Es tut weh. Es tut zunächst einmal einfach weh, dass die Mehrheit der Stimmenden nicht erkennt, wie sehr das unbegrenzte Wachstum die Schweiz zugrunde richtet. Warum wird das Offensichtliche nicht gesehen – wie im Märchen von Hans Christian Andersen? Warum zeigt nur ein Kind auf den nackten Kaiser und sagt, was doch eigentlich alle sehen: Dass der Kaiser nichts anhat?
Die Wahrnehmung wäre da. Die meisten Menschen in unserem Land erleben und spüren den Dichtestress. Die Stimme des Kindes ist die Stimme in ihrem Herzen. Aber der Kopf empfiehlt Loyalität. Auch wenn der Kaiser splitterfasernackt durch die Menge schreitet – er ist der Kaiser. Er verspricht dem Volk weiterhin Wohlstand, wenn es ihm folgt. Sicherheit in der Unsicherheit. Stabilität in der Krisenzeit.
Das Kind kann nichts versprechen. Es sagt nur die Wahrheit. Aber die Mehrheit der Stimmenden hat sich für die Lüge entschieden. Für die Lüge, dass der Dichtestress nicht so schlimm ist. Viel weniger schlimm als die Begrenzung des Wachstums. Hauptsache Fortschritt. Der Preis ist egal.
Was wird nun geschehen? Die politische Klasse wird ein paar Bremsen einbauen müssen. Zu gross ist die Zahl der Stimmenden und der Landkantone, die Ja gesagt haben. Aber das Wachstum wird weitergehen. Weitere Tausende und Abertausende Einwanderer werden die Schweiz überschwemmen. Das Bild überfüllter Züge wird immer mehr Lebensbereiche erfassen. Es wird überall ein zu viel, ein zu eng und zu teuer sein. Und es wird überall ein zu fremd sein, ein Gefühl, dass die Schweiz uns abhanden kommt.
Doch die Zahl der Bürgerinnen und Bürger, die auf das Kind in sich hören, hat zugenommen wie nie zuvor.
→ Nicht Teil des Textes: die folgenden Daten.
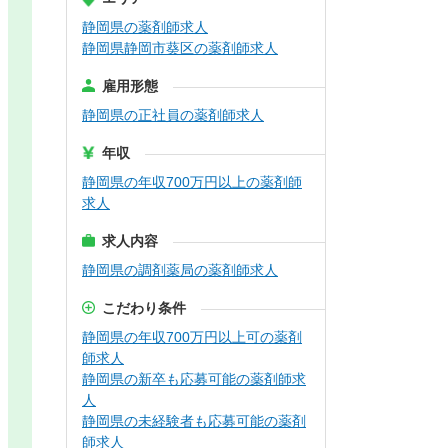
静岡県の薬剤師求人
静岡県静岡市葵区の薬剤師求人
雇用形態
静岡県の正社員の薬剤師求人
年収
静岡県の年収700万円以上の薬剤師
求人
求人内容
静岡県の調剤薬局の薬剤師求人
こだわり条件
静岡県の年収700万円以上可の薬剤
師求人
静岡県の新卒も応募可能の薬剤師求
人
静岡県の未経験者も応募可能の薬剤
師求人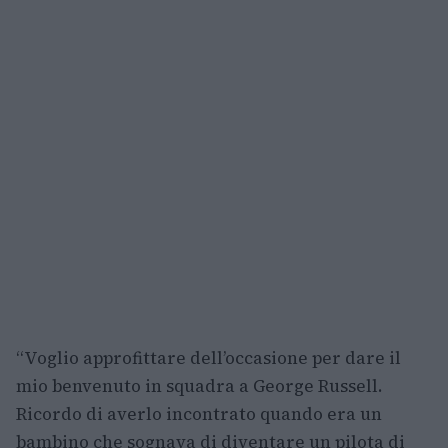
“Voglio approfittare dell’occasione per dare il
mio benvenuto in squadra a George Russell.
Ricordo di averlo incontrato quando era un
bambino che sognava di diventare un pilota di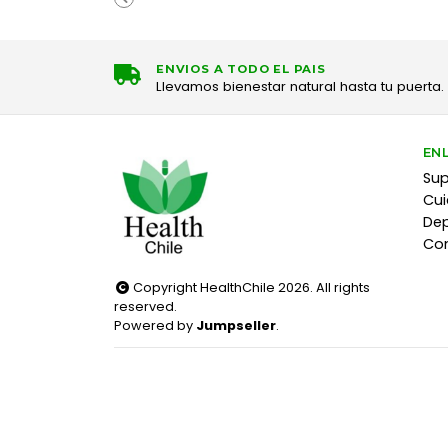
ENVIOS A TODO EL PAIS
Llevamos bienestar natural hasta tu puerta.
EN
Su
Cui
Dep
Co
Copyright HealthChile 2026. All rights
reserved.
Powered by
Jumpseller
.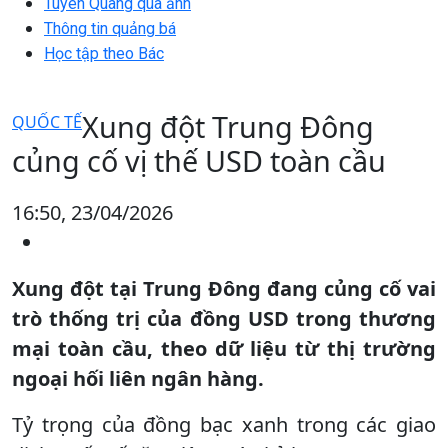
Tuyên Quang qua ảnh
Thông tin quảng bá
Học tập theo Bác
Xung đột Trung Đông
QUỐC TẾ
củng cố vị thế USD toàn cầu
16:50, 23/04/2026
Xung đột tại Trung Đông đang củng cố vai
trò thống trị của đồng USD trong thương
mại toàn cầu, theo dữ liệu từ thị trường
ngoại hối liên ngân hàng.
Tỷ trọng của đồng bạc xanh trong các giao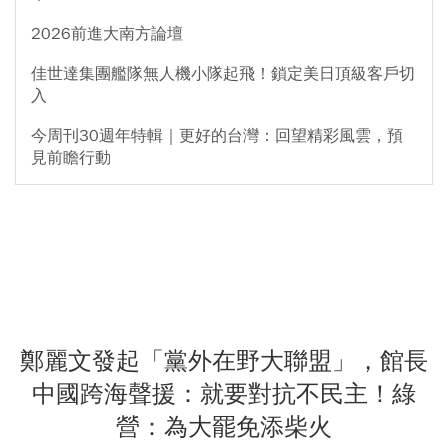
2026前進大南方論壇
佳世達集團艦隊無人機小隊起飛！鎖定美日頂級客戶切
入
今周刊30週年特輯｜更好的台灣：回望精彩風雲，預
見前瞻行動
鄭麗文發起「黨外在野大聯盟」，館長
中國跨海聲援：就要對抗不民主！綠
營：為大罷免添柴火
Alle diese Menschen – und alle, die diese Zeilen lesen – werden sich nicht mehr zurückziehen. Sie haben erkannt, wie gefährdet die Schweiz ist, und sie werden für unser Land einstehen. Kommunal, regional, kantonal – und auch national.
Corona hat uns gezeigt, wie eine Bürgerbewegung entstehen kann. Wie viele Menschen sie mobilisieren kann. Das wird wieder geschehen. Aber wir brauchen Geduld. In der Schweiz mahlen die Mühlen langsam. Doch der Tag wird kommen, wo wir erleben, wie das Märchen von Hans Christian Andersen endet. Als das Kind nämlich sagt, was es sieht, ruft sein Vater: «Hört – die Stimme der Unschuld!»
Sie verbreitet sich wie ein Lauffeuer. Einer flüstert es dem anderen zu - und zuletzt ruft das ganze Volk: «Aber der Kaiser hat ja gar nichts an!»
Irgendwann bricht sich die Wahrheit Bahn. Und die Wahrheit ist, dass jedes Wachstum ein Ende hat. Zu erkennen, wann es Zeit ist, sich zu beschränken – daran misst sich die Reife des Menschen.